Сначала, с утра, аэростат наш держался на высоте 400–500 футов, но потом, сильно разогретый солнечными лучами, он поднялся на высоту 1.000 футов с лишком. Термометр (Цельсий), показывал в тени +12 и на солнце +20,5.
Вообще, условия полета были самые благоприятные. Конечно, за последнее время мы достаточно уже разуверились в легкости достижения цели, но, тем не менее, надежда не покидала нас, и самочувствие наше значительно улучшилось. После обеда радостное настроение дошло до того, что Френкель стал даже петь.
Голос у него прекрасный, хотя и малообработанный. Мы с истинным удовольствием прослушали несколько номеров соло; затем присоединился Стриндберг и безбрежная равнина океана огласилась впервые, как мы думали, от сотворения мира очень стройным и звучным дуэтом.
Странное впечатление производил этот импровизированный концерт. Внизу — пустынное море, сверху — бледно-синее полярное небо. Нигде ни единого живого существа. И только три человека, находясь в полной зависимости от произвола капризных стихий, дерзко нарушают тысячелетнее спокойствие пустыни своим легкомысленным, почти неуместным весельем. Мне даже грустно стало. Но товарищи мои не унывали и даже предлагали мне спеть вместе с ними трио из «Пророка». Я отказался.

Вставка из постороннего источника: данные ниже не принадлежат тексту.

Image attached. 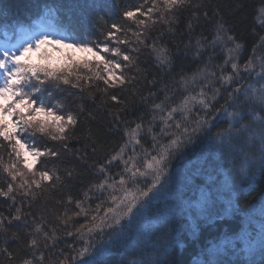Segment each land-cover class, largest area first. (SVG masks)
Listing matches in <instances>:
<instances>
[{"label": "snow or ice", "instance_id": "1", "mask_svg": "<svg viewBox=\"0 0 264 264\" xmlns=\"http://www.w3.org/2000/svg\"><path fill=\"white\" fill-rule=\"evenodd\" d=\"M24 7L32 20L22 24L0 2V24L12 33L0 44V200L10 202L0 210V257L8 264H113L119 252L139 257L129 264H185L179 247L190 264H254L257 252L264 264V2L250 47L200 0L123 8L116 0H28ZM185 11L188 43L174 54L151 33L157 24L174 31ZM142 49L170 79L141 95L145 111L127 120L116 90L146 79ZM179 56L191 66L177 64ZM62 86L77 90L75 109L54 96ZM97 93L111 106L121 143L92 160L95 179L82 197L58 202L54 219L37 216L38 193L67 187L73 176L48 164L72 151L86 101ZM38 136L54 143L40 144ZM95 153L89 130V143L73 156L88 165ZM186 234L193 237L187 245ZM22 236V254L9 250V239ZM65 237L73 238L70 255L55 251Z\"/></svg>", "mask_w": 264, "mask_h": 264}, {"label": "trees", "instance_id": "2", "mask_svg": "<svg viewBox=\"0 0 264 264\" xmlns=\"http://www.w3.org/2000/svg\"><path fill=\"white\" fill-rule=\"evenodd\" d=\"M3 5H9L11 7V17L10 19L15 22L19 20L23 23H30L32 17L28 13L24 5L28 0H0ZM201 3L205 4L209 12V17L213 16V13L219 12V16L223 17L227 23L232 25L237 35H241L245 38L246 43L251 45L255 39V35L252 32L253 28H256L259 31L258 25H256L254 16L256 15V10L264 0H200ZM139 0H116L118 8H123L127 5L137 4ZM238 3H242L243 7L239 8ZM115 11V10H113ZM191 15L190 11H185L180 17L179 24L172 25L171 27L174 31H169V26L165 24H157L155 29L151 33V36H161V43H166L174 54H178V50H183L184 46L188 43V34L186 31V24ZM111 19H117L113 14ZM203 24V19L201 20ZM89 27L92 31H95V28L92 26V21H89ZM200 29H197L199 32ZM0 35L5 39L11 38V30L5 25L0 24ZM18 35V34H17ZM97 35L99 33L97 32ZM183 62L186 66H191L190 58L185 60L183 56H179L177 64ZM139 67L144 71V76L139 77L138 81L134 82L132 85L126 86L123 90L117 89L121 95L124 104L127 107V112L124 113V117L127 120H132L136 115L145 111V105L141 102V95L148 96L149 90L156 91L157 89L163 88L164 84L169 81L170 75L160 71L154 62V58L149 55L147 50H143L139 54ZM135 74V73H132ZM155 79V86L150 84L149 81ZM66 90L64 92L54 91V96L57 99H63L67 107H72L75 109L76 105L80 103V100L75 96L77 90L70 89L68 86H62ZM103 87V85H101ZM68 91L74 93L73 96H68ZM98 99L93 102L92 100L86 101V108L83 113H81L80 120L81 123L76 130V138L69 141L72 151L67 153H62L61 157L58 160H55L48 164L49 168H58L60 174L64 176L65 169H72L73 176L71 179H65V184L67 187L60 186L55 190H49L47 192L38 193L35 200L32 204L31 211L34 214L39 216L40 214H45L48 219H54V217L59 214L58 209L62 200L71 194L73 197H78L83 194V191L88 187V185L94 181L95 177L93 175V169L91 167L93 159H102L105 157L113 148L117 147L121 143L120 134L111 127L112 116L109 114L110 105L106 107L101 103V99H106L102 97V93L96 94ZM55 101H53L54 103ZM91 113V115H89ZM89 130H91L92 142H94L96 147V153L94 157L89 158L88 165L83 164L78 161L74 156L73 152L76 149L83 150L84 147L89 143ZM37 142L40 144L48 143L51 145L52 141L46 140L44 137H37ZM89 151L91 149L89 148ZM116 169L114 168L113 171ZM6 174L0 177V183H3ZM198 179H206L205 177H200ZM219 179L223 181L224 175L221 171ZM10 203V202H9ZM9 203H5L0 200V210L7 212ZM14 210V209H13ZM258 217V212H257ZM17 231L16 227L9 229V235L11 232ZM225 232L228 231L227 228L224 229ZM215 233V230H213ZM186 240L184 243L187 245L193 237L186 234ZM210 239V237H209ZM25 238L22 236L19 242L9 239L8 247L11 251H20L22 254L23 246L25 243ZM73 243V238L65 237L60 243L57 244L55 251L59 252L64 250V254L70 255L71 249L67 245ZM0 246H4L0 244ZM199 245H197L194 251L199 250ZM189 251H193L189 249ZM174 252L177 256H182L185 260V264H190L192 256L188 252H182L179 247L174 249ZM133 259H139L134 254H129L127 256H122L117 252L111 260L113 264H117L119 261H123V264H129ZM241 259L247 261L249 258L247 256H242ZM254 264H261V256L259 252L252 257ZM0 264H8L5 257H0Z\"/></svg>", "mask_w": 264, "mask_h": 264}, {"label": "rangeland", "instance_id": "3", "mask_svg": "<svg viewBox=\"0 0 264 264\" xmlns=\"http://www.w3.org/2000/svg\"><path fill=\"white\" fill-rule=\"evenodd\" d=\"M5 41H6V39L3 38V36L0 35V44H4ZM13 42H14V41H13ZM76 55H77V56H80L81 54H80V53H77Z\"/></svg>", "mask_w": 264, "mask_h": 264}]
</instances>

Вскоре за тем мы были обрадованы новым, довольно знаменательным событием. Около трех часов пополудни с аэростатом встретилась небольшая, неизвестного мне вида морская чайка. Птичка направлялась на юг и, вопреки ожиданию, не только не испугалась нас, но совершенно спокойно уселась на край корзины и безбоязненно отдалась нам в руки. Сначала мы думали, что она сильно утомлена противным ветром, но оказалось, что причина ее смелости зависит от другой причины. Выскользнув из рук Френкеля, чайка несколько миль летела вместе с нами к северу, потом описала вокруг аэростата два больших круга и снова уселась на борт. Френкель вздумал ее накормить. К великому удовольствию всей экспедиции, доверчивая птичка совершенно безбоязненно позволяла гладить себя, ела из рук рыбные консервы, размоченные в кофе сухари и даже проглотила предложенный ей Френкелем кусочек сахара.
Вообще птичка эта казалась нам радостным вестником земли, и притом земли не бесплодной, но несомненно заселенной живыми существами.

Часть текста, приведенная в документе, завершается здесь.